Continue the article about Bill C-37, the First Nations Clean Water Act, picking up right after its final sentence.
-------- Extracted text --------
Bill C-37, the First Nations Clean Water Act: What the $4.6-Billion Funding Package, the Missing 'Human Right' Language, and the Fall-Sitting Timeline Mean for First Nations Communities, Water Operators, and Allied Canadians
Indigenous Services Minister Mandy Gull-Masty tabled Bill C-37, the proposed First Nations Clean Water Act, in the House of Commons on June 16, 2026, alongside $4.6 billion in earmarked water and wastewater funding. The bill quietly drops the explicit 'human right' language from its 2023 predecessor, Bill C-61, and arrives in the final week before the summer recess. Here is a practical guide for First Nations leaders, water operators, lawyers, and non-Indigenous allies on what changes now, what remains in limbo, and how to use this window.
By Refdesk Team

What This Means for You
Bill C-37, the First Nations Clean Water Act, lands in a strange in-between moment: tabled at first reading on Tuesday, June 16, 2026, four sitting days before the House of Commons rises for its summer break, and paired with the single largest dollar commitment to on-reserve water infrastructure in Canadian history — $4.6 billion in targeted funding announced the same day. The combination of those two facts is the most important part of the story for anyone whose work, family, or advocacy intersects with on-reserve water. The money is real and is flowing through Indigenous Services Canada's normal capital allocation envelopes; the law is in a procedural form that almost guarantees it will not be debated in detail, voted on at second reading, or sent to committee until late September or early October 2026 at the earliest. That gap — funded but not yet legally protected — is the planning problem.
-------- Stored data --------
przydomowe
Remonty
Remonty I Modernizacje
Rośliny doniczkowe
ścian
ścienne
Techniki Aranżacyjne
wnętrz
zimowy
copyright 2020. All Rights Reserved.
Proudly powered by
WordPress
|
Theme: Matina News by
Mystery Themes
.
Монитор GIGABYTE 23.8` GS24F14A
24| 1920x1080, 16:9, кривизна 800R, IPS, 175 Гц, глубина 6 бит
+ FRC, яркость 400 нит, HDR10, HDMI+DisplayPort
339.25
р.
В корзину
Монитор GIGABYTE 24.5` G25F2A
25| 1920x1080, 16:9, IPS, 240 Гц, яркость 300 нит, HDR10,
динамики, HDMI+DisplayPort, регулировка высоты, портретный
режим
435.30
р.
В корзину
--------
-------- Stored data --------
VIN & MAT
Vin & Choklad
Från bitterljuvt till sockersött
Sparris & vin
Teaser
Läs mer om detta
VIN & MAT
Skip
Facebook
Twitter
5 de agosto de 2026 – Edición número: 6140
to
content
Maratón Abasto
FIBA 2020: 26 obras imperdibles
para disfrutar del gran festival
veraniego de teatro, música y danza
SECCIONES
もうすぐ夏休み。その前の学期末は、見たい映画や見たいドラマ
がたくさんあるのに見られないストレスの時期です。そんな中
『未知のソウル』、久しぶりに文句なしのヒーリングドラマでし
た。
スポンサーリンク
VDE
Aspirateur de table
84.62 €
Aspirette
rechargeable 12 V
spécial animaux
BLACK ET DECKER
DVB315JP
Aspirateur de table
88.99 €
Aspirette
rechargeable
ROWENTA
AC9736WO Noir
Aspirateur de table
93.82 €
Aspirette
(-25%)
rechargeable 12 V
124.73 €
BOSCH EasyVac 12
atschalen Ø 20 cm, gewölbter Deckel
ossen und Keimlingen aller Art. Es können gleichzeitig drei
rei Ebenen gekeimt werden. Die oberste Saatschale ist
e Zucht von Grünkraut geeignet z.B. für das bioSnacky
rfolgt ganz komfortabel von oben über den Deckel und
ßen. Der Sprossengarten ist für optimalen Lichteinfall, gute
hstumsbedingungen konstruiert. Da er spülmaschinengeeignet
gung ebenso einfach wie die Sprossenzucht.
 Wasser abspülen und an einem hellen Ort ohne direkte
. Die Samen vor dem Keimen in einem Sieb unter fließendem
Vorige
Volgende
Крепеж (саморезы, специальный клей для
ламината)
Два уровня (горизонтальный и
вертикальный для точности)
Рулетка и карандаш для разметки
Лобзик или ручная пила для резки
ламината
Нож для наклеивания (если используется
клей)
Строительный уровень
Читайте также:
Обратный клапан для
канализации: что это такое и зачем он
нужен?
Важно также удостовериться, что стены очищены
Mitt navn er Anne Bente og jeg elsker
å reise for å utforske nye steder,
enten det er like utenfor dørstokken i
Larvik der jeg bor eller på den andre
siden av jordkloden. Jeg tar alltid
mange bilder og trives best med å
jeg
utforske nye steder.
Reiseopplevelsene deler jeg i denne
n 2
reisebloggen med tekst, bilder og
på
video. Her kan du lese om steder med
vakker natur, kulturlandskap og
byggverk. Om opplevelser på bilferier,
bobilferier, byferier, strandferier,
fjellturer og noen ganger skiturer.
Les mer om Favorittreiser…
--------
▸ **Output**:
The single most consequential drafting change between Bill C-37 and its predecessor Bill C-61 (which died on the order paper when Parliament was prorogued in early 2025) is the deletion of the explicit "human right" language. Bill C-61, tabled by then-Indigenous Services Minister Patty Hajdu in December 2023, affirmed "the human right of every individual on First Nation lands to have access to clean and safe drinking water." Bill C-37 replaces that wording with a softer formulation: the federal government "will further the progressive realization, for individuals on First Nation lands, of the human right to safe drinking water." The Globe and Mail and APTN News both flagged this change as the central political controversy of the bill on June 15-16, 2026. If you advise a First Nation, run a water treatment plant, or sit on a council, the practical question is whether "progressive realization" gives you a justiciable cause of action in the same way "human right" would have — and the honest answer, based on how that phrase has been interpreted under international human rights law and the Supreme Court's Daniels and Restoule lines of jurisprudence, is "probably not, but it is litigable." Plan accordingly.
If You Sit on a First Nation Council or Are a Water Portfolio Holder
The next 90 days are when you can shape what this bill actually does in your community, and the leverage you have during the parliamentary committee stage in the fall will be roughly ten times what you have once royal assent occurs.
Immediate action — this week:
- Pull Bill C-37 and read sections 1 through 8 yourself. The full text is available at parl.ca under the 45th Parliament's bill registry as soon as first reading concludes. The first eight clauses contain the purpose, the application provisions, and — most importantly — the jurisdiction-affirmation clause that says the inherent right of First Nations to self-government "includes jurisdiction over water on, in and under First Nation lands." That is the operative section for any future law your nation chooses to enact.
- Identify, in writing, the three to five highest-risk water assets in your community and document their current state. A short technical memo prepared now — pump station age, last failure event, most recent advisory, current operator certification level — will be far more persuasive in fall committee hearings than a generic statement that "we need more money." Indigenous Services Canada's public dashboard on long-term drinking water advisories is the baseline data set; your internal data is the value-add.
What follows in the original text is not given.